Drugs or physical methods that induce retinal diseases are used to change the structure of the retina, resulting in diseases similar to human retinitis pigmentosa. The operation of the animal model of RP disease induced by physical and chemical factors is simpler than that of the genetically modified RP model, and the effect is more obvious. This article introduces the commonly used animal models of N-ethyl-N-nitrosourea (ENU)-induced RP disease. [Modeling mechanism] ENU is a powerful mutagen, which can move ethane groups to the oxygen or nitrogen atoms of DNA bases, regardless of the metabolic process. Point mutations in DNA are more common and can cause genetic abnormalities in the retina and optic disc. It can mutate genes such as Pde6b, Roml, Pax6, Mitf and Egr, causing eye and vision problems. Hart et al. They used ENU in mice and discovered seven new Pde6b point mutations that cause the death of photoreceptor cells. ENU induces Rom1 gene mutations, disrupts the outer segmental intervertebral disc membranes and degenerates photoreceptor cells.
[Modeling method] The RP model guided by ENU has excellent repeatability. Currently, C57BL/6J and BALB/cAnN mice are often used for modeling. C57BL/6J male mice were selected for 8-10 weeks, and 85-100mg/kg ENU was injected intraperitoneally twice a week. After screening for eye diseases, retinitis pigmentosa mice and wild-type female mice were bred in a sterile environment to produce the first generation (F1) offspring. F1 generation male mice and wild-type female mice were mated, and F2 generation female mice and F1 generation male mice were backcrossed. The resulting F3 generation mice were used for large-scale eye screening to obtain hereditary retinitis pigments. Transgender animal model.

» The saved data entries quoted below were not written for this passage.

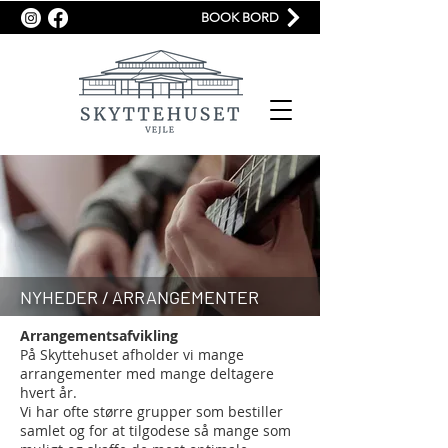
BOOK BORD
NYHEDER / ARRANGEMENTER
Arrangementsafvikling
På Skyttehuset afholder vi mange
arrangementer med mange deltagere
hvert år.
Vi har ofte større grupper som bestiller
samlet og for at tilgodese så mange som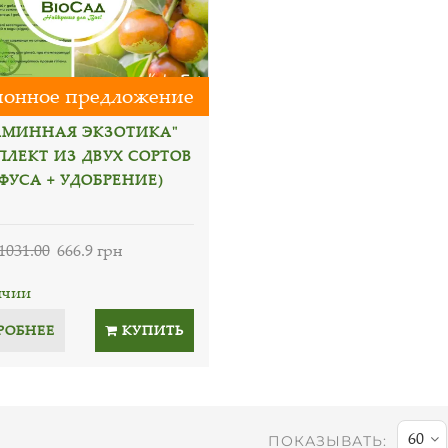
онное предложение
АМИННАЯ ЭКЗОТИКА"
ПЛЕКТ ИЗ ДВУХ СОРТОВ
ФУСА + УДОБРЕНИЕ)
1031.00
666.9 грн
ичии
РОБНЕЕ
КУПИТЬ
60
ПОКАЗЫВАТЬ:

[Model Features] The Rom1 mutation of ENU was similar to the network structure of the control group at 3 weeks, and the outer nuclear layer was 1/3, or only one, of the outer nuclear layer of the control group at 7 weeks. Two floors. It was kept for 35 weeks. Through capillary electrophoresis and DNA sequencing, the Pde6b mutant mice induced by ENU were identified as Pde6b. From 25 days to 10 weeks of age, Pde6b mutant mice exhibit dynamic visual acuity. Almost all rod photoreceptor cells in Pde6b mutant mice died within 17 days.
[Model evaluation and application] ENU-induced eye diseases require fundus screening and visual function tests, as well as genome-wide screening to determine the genes that cause the disease. The ENU-induced RP animal model has a high incidence and good reproducibility, but it is difficult to predict the incidence of specific genes. The animal model of retinitis pigmentosa induced by ENU is an artificial method that can overcome the shortcomings of spontaneous retinal genetic diseases that may be encountered but not sought, and can simulate human genetic RP diseases.